Geo Networks is teaming up with Broadband for the Rural North (B4RN) to provide superfast internet connections to remote areas in Lancashire.
The company is known for its dark fibre installations – recycling pre-installed fibre optic cables no longer in use – to bring speeds of up to 1Gbps across cities. By teaming with B4RN, it plans to provide the same connections to rural areas.
B4RN is a non-profit organisation that has been working to build a network and roll-out fibre connections to homes across eight parishes in Lancashire which would not be deemed commercially viable by large telecoms providers.
This local network is now set to be connected up to the national peering centre at Manchester Telecity by Geo Networks, which will boost speeds from the initial goal of 100Mbps to a significantly higher 1Gbps.
Barry Forde, CEO of B4RN, said the organisation realised it needed to provide higher bandwidth connections if the project was to be viable and leasing dark fibre was the best way.
“We did look at options from other providers but they aren’t viable for us as they can’t provide flexible capacity at a cost-effective price,” Forde said.
“We chose Geo because it runs a first-class, open-access network with an excellent reliability record.”
“Leasing its fibre enables us to operate at a carrier level to bring superfast internet speeds to those in the remotest of areas. This will make a real difference to people’s quality of life.”
The overall cost of the B4RN project is £1.86m and has so far received no funding from the government, raising all the money from the community itself.

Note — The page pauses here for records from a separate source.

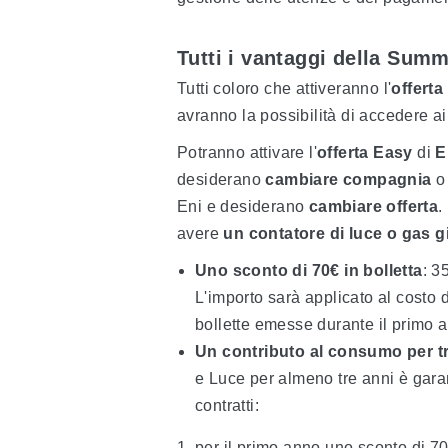
Tutti i vantaggi della Su
Tutti coloro che attiveranno l'
offert
avranno la possibilità di accedere ai
Potranno attivare l'
offerta Easy
di
E
desiderano
cambiare compagnia
o 
Eni e desiderano
cambiare offerta
.
avere
un contatore di luce o gas gi
Uno sconto di 70€ in bolletta
: 3
L'importo sarà applicato al costo d
bollette emesse durante il primo a
Un contributo al consumo per t
e Luce per almeno tre anni è gara
contratti:
per il primo anno uno sconto di 70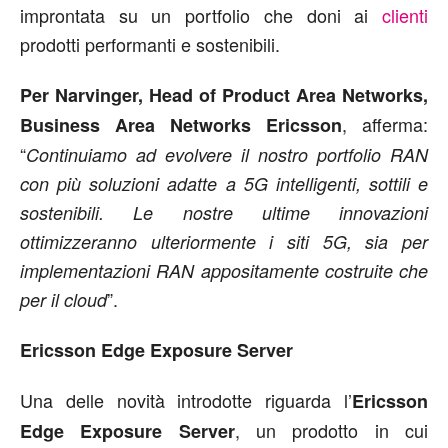
improntata su un portfolio che doni ai
clienti
prodotti performanti e sostenibili.
Per Narvinger
, Head of Product Area Networks,
, afferma:
Business Area Networks Ericsson
“
Continuiamo ad evolvere il nostro portfolio RAN
con più soluzioni adatte a 5G intelligenti, sottili e
sostenibili. Le nostre ultime innovazioni
ottimizzeranno ulteriormente i siti 5G, sia per
implementazioni RAN appositamente costruite che
”.
per il cloud
Ericsson Edge Exposure Server
Una delle novità introdotte riguarda l’
Ericsson
, un prodotto in cui
Edge Exposure Server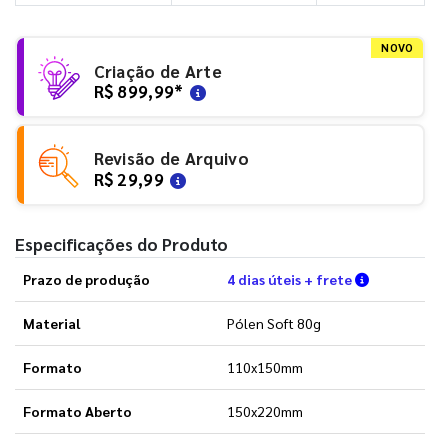
NOVO
Criação de Arte
R$ 899,99
*
Revisão de Arquivo
R$ 29,99
Especificações do Produto
Verifique a
Prazo de produção
4 dias úteis + frete
Material
Pólen Soft 80g
Formato
110x150mm
Formato Aberto
150x220mm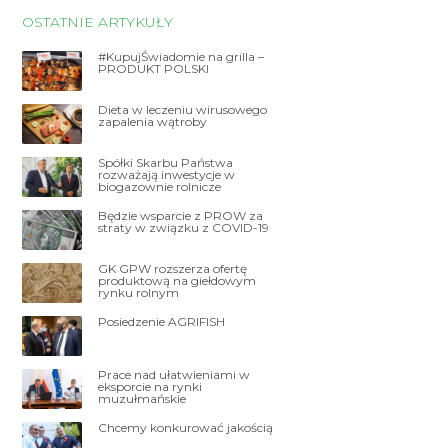
OSTATNIE ARTYKUŁY
#KupujŚwiadomie na grilla –
PRODUKT POLSKI
Dieta w leczeniu wirusowego
zapalenia wątroby
Spółki Skarbu Państwa
rozważają inwestycje w
biogazownie rolnicze
Będzie wsparcie z PROW za
straty w związku z COVID-19
GK GPW rozszerza ofertę
produktową na giełdowym
rynku rolnym
Posiedzenie AGRIFISH
Prace nad ułatwieniami w
eksporcie na rynki
muzułmańskie
Chcemy konkurować jakością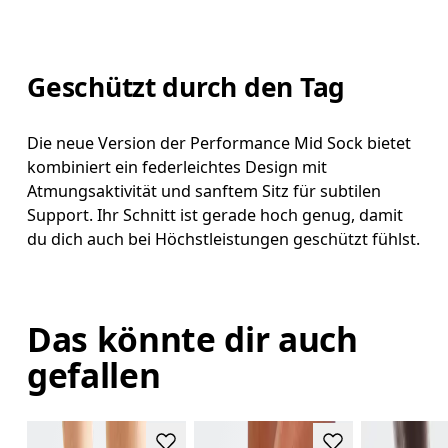
Geschützt durch den Tag
Die neue Version der Performance Mid Sock bietet
kombiniert ein federleichtes Design mit
Atmungsaktivität und sanftem Sitz für subtilen
Support. Ihr Schnitt ist gerade hoch genug, damit
du dich auch bei Höchstleistungen geschützt fühlst.
Das könnte dir auch
gefallen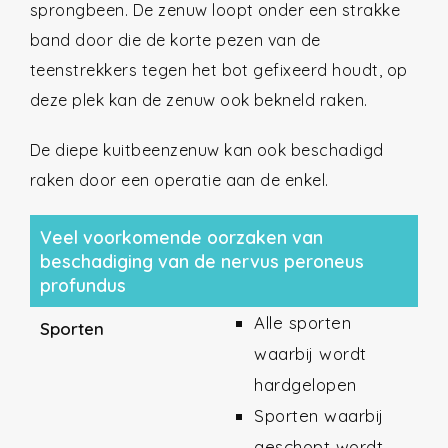
sprongbeen. De zenuw loopt onder een strakke
band door die de korte pezen van de
teenstrekkers tegen het bot gefixeerd houdt, op
deze plek kan de zenuw ook bekneld raken.
De diepe kuitbeenzenuw kan ook beschadigd
raken door een operatie aan de enkel.
Veel voorkomende oorzaken van
beschadiging van de nervus peroneus
profundus
Alle sporten
Sporten
waarbij wordt
hardgelopen
Sporten waarbij
geschopt wordt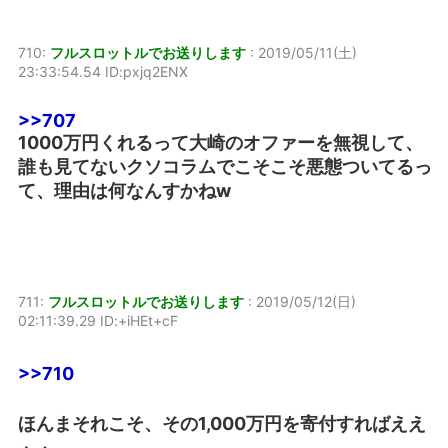
710:
フルスロットルでお送りします
:
2019/05/11(土)
23:33:54.54 ID:pxjq2ENX
>>707
1000万円くれるって大崎のオファーを無視して、
誰も見てないクソコラムでこそこそ悪態ついてるっ
て、理由は何なんすかねw
711:
フルスロットルでお送りします
:
2019/05/12(日)
02:11:39.29 ID:+iHEt+cF
>>710
ほんまそれこそ、その1,000万円を寄付すればええ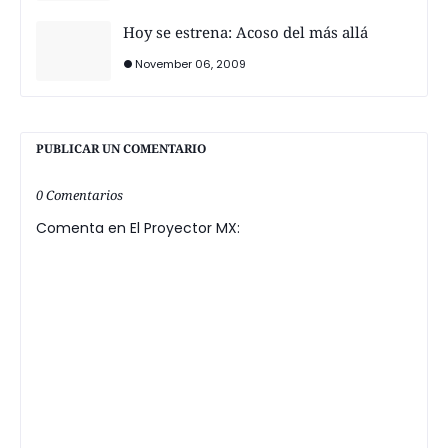
Hoy se estrena: Acoso del más allá
November 06, 2009
PUBLICAR UN COMENTARIO
0 Comentarios
Comenta en El Proyector MX: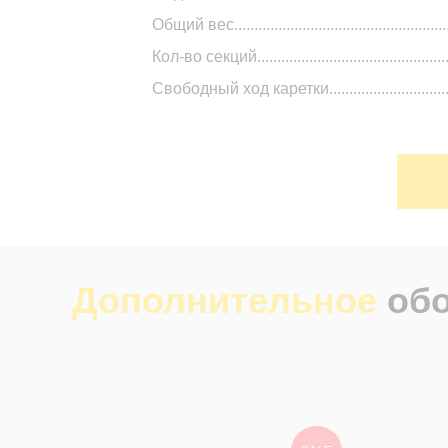
Общий вес........................................................
Кол-во секций.....................................................
Свободный ход каретки.......................................
Дополнительное
об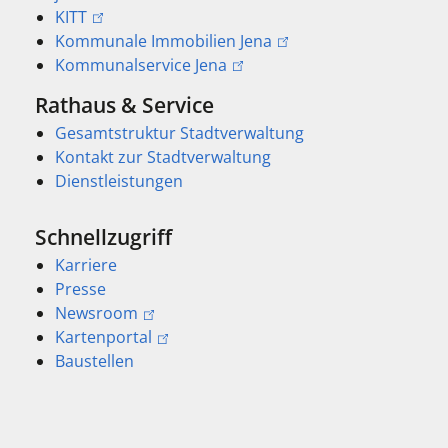
KITT
Kommunale Immobilien Jena
Kommunalservice Jena
Rathaus & Service
Gesamtstruktur Stadtverwaltung
Kontakt zur Stadtverwaltung
Dienstleistungen
Schnellzugriff
Karriere
Presse
Newsroom
Kartenportal
Baustellen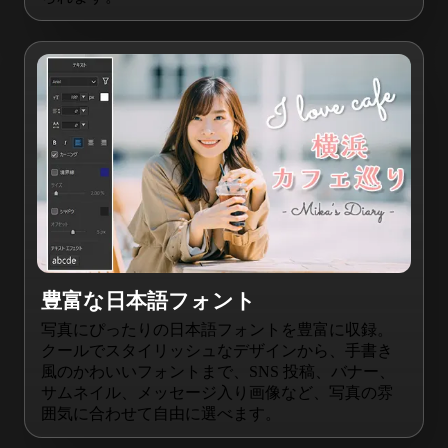
豊富な日本語フォント
写真にぴったりの日本語フォントを豊富に収録。
クールでスタイリッシュなデザインから、手書き
風のかわいいフォントまで、SNS 投稿、バナー、
サムネイル、メッセージ入り画像など、写真の雰
囲気に合わせて自由に選べます。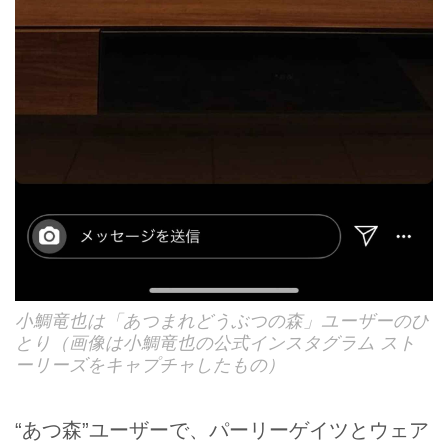
小鯛竜也は「あつまれどうぶつの森」ユーザーのひ
とり（画像は小鯛竜也の公式インスタグラム スト
ーリーズをキャプチャしたもの）
“あつ森”ユーザーで、パーリーゲイツとウェア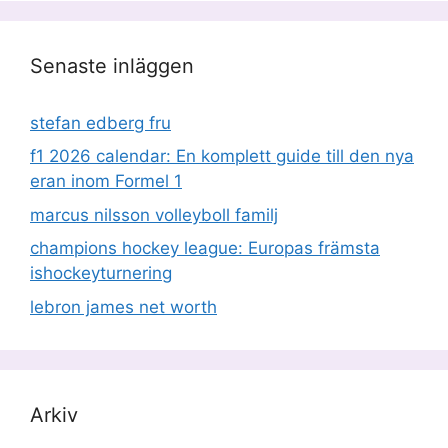
Senaste inläggen
stefan edberg fru
f1 2026 calendar: En komplett guide till den nya
eran inom Formel 1
marcus nilsson volleyboll familj
champions hockey league: Europas främsta
ishockeyturnering
lebron james net worth
Arkiv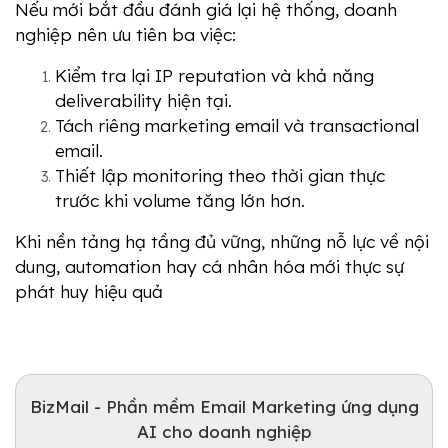
Nếu mới bắt đầu đánh giá lại hệ thống, doanh 
nghiệp nên ưu tiên ba việc:
Kiểm tra lại IP reputation và khả năng 
deliverability hiện tại.
Tách riêng marketing email và transactional 
email.
Thiết lập monitoring theo thời gian thực 
trước khi volume tăng lớn hơn.
Khi nền tảng hạ tầng đủ vững, những nỗ lực về nội 
dung, automation hay cá nhân hóa mới thực sự 
phát huy hiệu quả
BizMail - Phần mềm Email Marketing ứng dụng
AI cho doanh nghiệp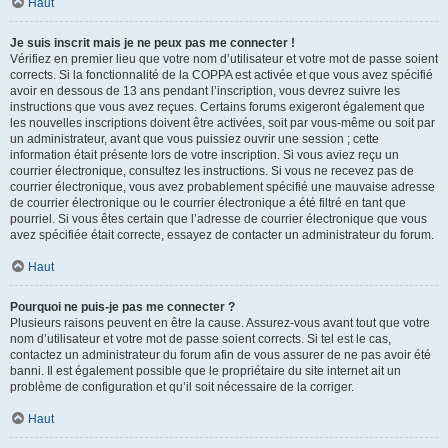
Haut
Je suis inscrit mais je ne peux pas me connecter !
Vérifiez en premier lieu que votre nom d’utilisateur et votre mot de passe soient
corrects. Si la fonctionnalité de la COPPA est activée et que vous avez spécifié
avoir en dessous de 13 ans pendant l’inscription, vous devrez suivre les
instructions que vous avez reçues. Certains forums exigeront également que
les nouvelles inscriptions doivent être activées, soit par vous-même ou soit par
un administrateur, avant que vous puissiez ouvrir une session ; cette
information était présente lors de votre inscription. Si vous aviez reçu un
courrier électronique, consultez les instructions. Si vous ne recevez pas de
courrier électronique, vous avez probablement spécifié une mauvaise adresse
de courrier électronique ou le courrier électronique a été filtré en tant que
pourriel. Si vous êtes certain que l’adresse de courrier électronique que vous
avez spécifiée était correcte, essayez de contacter un administrateur du forum.
Haut
Pourquoi ne puis-je pas me connecter ?
Plusieurs raisons peuvent en être la cause. Assurez-vous avant tout que votre
nom d’utilisateur et votre mot de passe soient corrects. Si tel est le cas,
contactez un administrateur du forum afin de vous assurer de ne pas avoir été
banni. Il est également possible que le propriétaire du site internet ait un
problème de configuration et qu’il soit nécessaire de la corriger.
Haut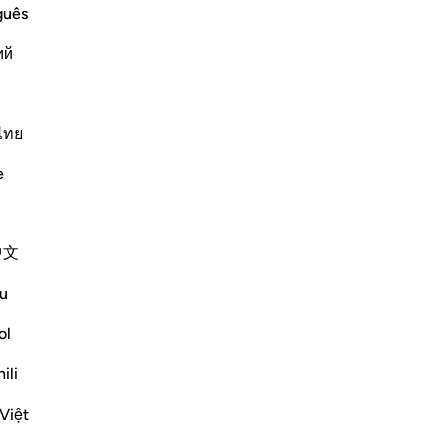
vo
guês
te rimasti. Mandate uno di voi alla città
po
puro e ve ne porti per nutrirvi. Si
ий
sì
no si accorga di voi.
s’i
rip
Continua a leggere
av
ไทย
-
Ha
e
Ap
Non
 to buy Food Allah says: `just as We
中文
u
ow long have you slept'
ol
day.") because they enter
…
ili
Việt
Altri Tafsir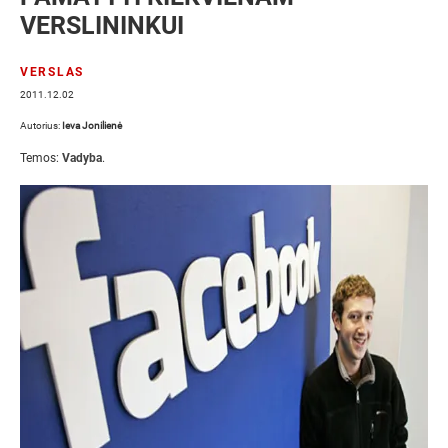
VERSLININKUI
VERSLAS
2011.12.02
Autorius:
Ieva Jonilienė
Temos:
Vadyba
.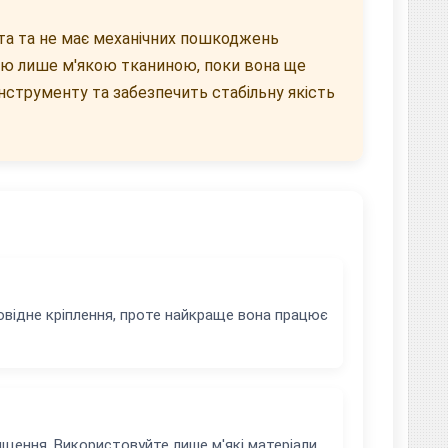
та та не має механічних пошкоджень
ню лише м'якою тканиною, поки вона ще
нструменту та забезпечить стабільну якість
відне кріплення, проте найкраще вона працює
щення. Використовуйте лише м'які матеріали,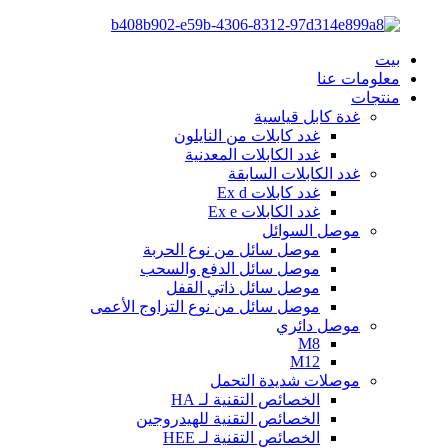
بيت
معلومات عنا
منتجات
غدة كابل قياسية
غدد كابلات من النايلون
غدد الكابلات المعدنية
غدد الكابلات السابقة
غدد كابلات Ex d
غدد الكابلات Ex e
موصل السوائل
موصل سائل من نوع الحربة
موصل سائل الدفع والسحب
موصل سائل ذاتي القفل
موصل سائل من نوع التزاوج الأعمى
موصل دائري
M8
M12
موصلات شديدة التحمل
الخصائص التقنية لـ HA
الخصائص التقنية للهيدروجين
الخصائص التقنية لـ HEE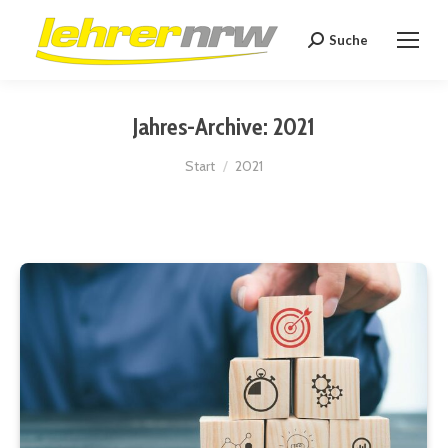
Suche
Search:
Jahres-Archive:
2021
Sie befinden sich hier:
Start
2021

Chris Smedley, CEO of Geo, said: “This is an extremely exciting project which will see some of the remotest parts of the UK enjoying broadband speeds unrivalled to most of the world’s leading business cities.”
“Leasing Geo’s dark fibre is a genuine, future-proof investment decision for the community, which will benefit from reliable and flexible high-capacity services.”
Lancashire County Council has signed a £32m deal with BT to provide broadband across the area, but this would not cover the most rural parts B4RN is working in.